I've noted that in PostgreSQL 7.2.1 some of the utf8 mappings
of sjis and euc characters were different. One example that caught me out
was the double width ~.

'〜' (double byte/double width ~)
euc:  0xa1c1 -> 0xe3809c utf8
sjis: 0x8160 -> 0xefbd9e utf8

This caused me problems when a '〜' was loaded using euc and retrieved
using sjis as there was no sjis mapping for 0xe3809c.

I checked cvs and in the new mb mapping files, it seems to be fixed and
both euc and sjis now use 0xefbd9e. So I guess 7.3 will fix my problems
when it is released. Any idea when this will be btw?

My question is, if I can just get the new map files from cvs, ie:
x euc_jp_to_utf8.map
x sjis_to_utf8.map
x utf8_to_euc_jp.map
x utf8_to_sjis.map

and recompile 7.2.1 with no other changes (ie I just want the new mappings)
and expect everything to work? Or do I have to change some other
settings also or rerun some generator scripts or something?

Thanks,

Tom.
--
Thomas O'Dowd. - Nooping - http://nooper.com
tom@nooper.com - Testing - http://nooper.co.jp/labs


Re: postgresql euc/sjis utf8 mappings

From
Joel Rees
Date:
Hmm.

> I've noted that in PostgreSQL 7.2.1 some of the utf8 mappings
> of sjis and euc characters were different. One example that caught me out
> was the double width ~.
>
> '〜' (double byte/double width ~)

That's not really a tilde. It's referred to as a "wave dash", and is
usually used as such in most of what I've seen of word-processing/e-mail
type data. (Tilde is a combining character, is it not?)
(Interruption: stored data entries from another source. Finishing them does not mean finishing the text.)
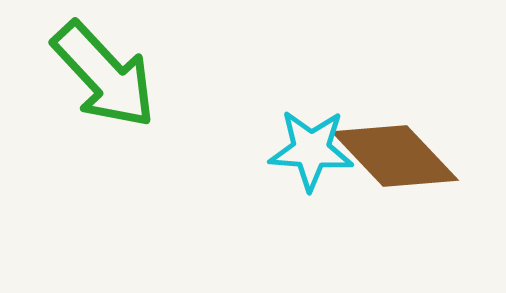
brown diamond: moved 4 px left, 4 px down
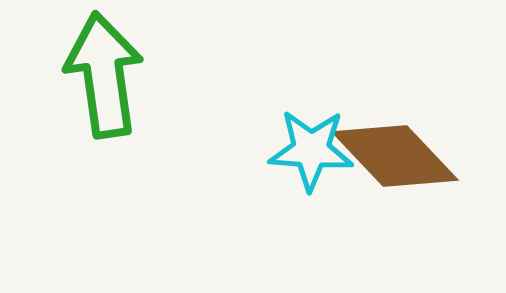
green arrow: rotated 145 degrees counterclockwise
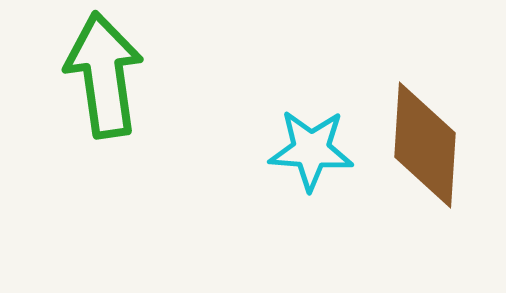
brown diamond: moved 30 px right, 11 px up; rotated 47 degrees clockwise
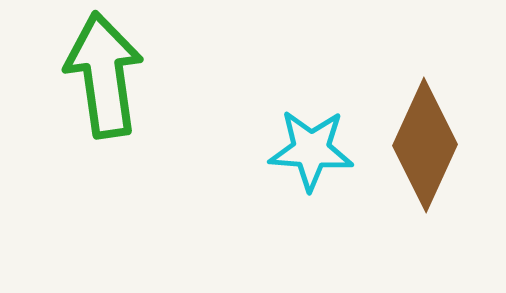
brown diamond: rotated 21 degrees clockwise
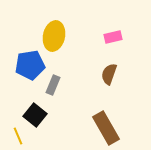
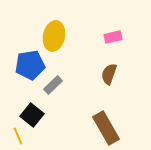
gray rectangle: rotated 24 degrees clockwise
black square: moved 3 px left
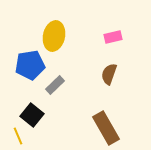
gray rectangle: moved 2 px right
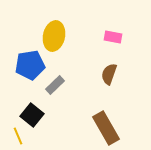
pink rectangle: rotated 24 degrees clockwise
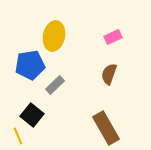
pink rectangle: rotated 36 degrees counterclockwise
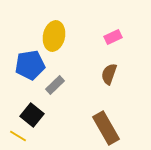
yellow line: rotated 36 degrees counterclockwise
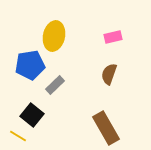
pink rectangle: rotated 12 degrees clockwise
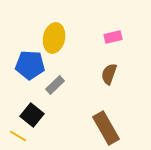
yellow ellipse: moved 2 px down
blue pentagon: rotated 12 degrees clockwise
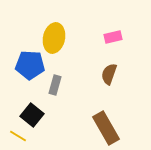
gray rectangle: rotated 30 degrees counterclockwise
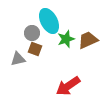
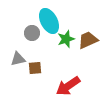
brown square: moved 19 px down; rotated 24 degrees counterclockwise
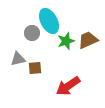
green star: moved 2 px down
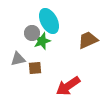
green star: moved 24 px left
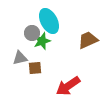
gray triangle: moved 2 px right, 1 px up
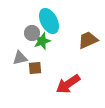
red arrow: moved 2 px up
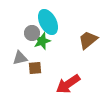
cyan ellipse: moved 1 px left, 1 px down
brown trapezoid: rotated 15 degrees counterclockwise
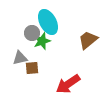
brown square: moved 3 px left
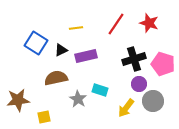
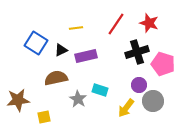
black cross: moved 3 px right, 7 px up
purple circle: moved 1 px down
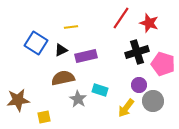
red line: moved 5 px right, 6 px up
yellow line: moved 5 px left, 1 px up
brown semicircle: moved 7 px right
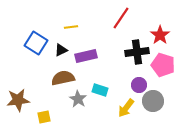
red star: moved 11 px right, 12 px down; rotated 18 degrees clockwise
black cross: rotated 10 degrees clockwise
pink pentagon: moved 1 px down
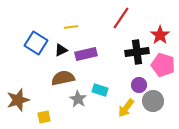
purple rectangle: moved 2 px up
brown star: rotated 10 degrees counterclockwise
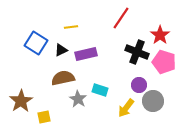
black cross: rotated 30 degrees clockwise
pink pentagon: moved 1 px right, 3 px up
brown star: moved 3 px right, 1 px down; rotated 15 degrees counterclockwise
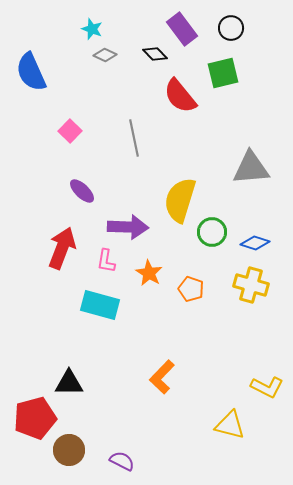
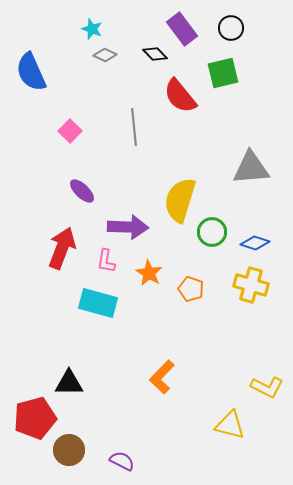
gray line: moved 11 px up; rotated 6 degrees clockwise
cyan rectangle: moved 2 px left, 2 px up
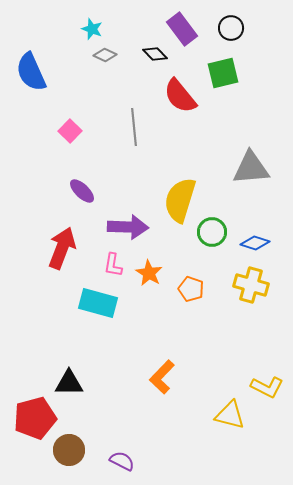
pink L-shape: moved 7 px right, 4 px down
yellow triangle: moved 10 px up
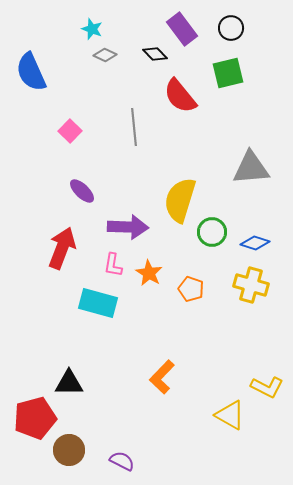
green square: moved 5 px right
yellow triangle: rotated 16 degrees clockwise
> euc:  0xa1c1 -> 0xe3809c utf8

That's the Unicode wave dash.

> sjis: 0x8160 -> 0xefbd9e utf8

That's the Unicode full-width tilde.

Now, if I were going by the names, I would choose the Unicode wave dash
for that mapping, both of them to 0xe3809c.

But if I were to go by the intent of the full-width block, I'd go with
the latter, 0xefbd9e, but I'd still be wondering why the Unicode people
called it full-width tilde.

Hmm.

At any rate, mapping euc and s-jis the same should be correct, since euc
and s-jis are both just a numerical transform of JIS with ASCII squeezed
in.

> This caused me problems when a '〜' was loaded using euc and retrieved
> using sjis as there was no sjis mapping for 0xe3809c.

Another hmm. That's probably going to create surprises sometimes. Good
reason to have the source code open.

(Just thinking out loud.)

Anyway, thanks for the heads-up, Tom.

--
Joel Rees <joel@alpsgiken.gr.jp>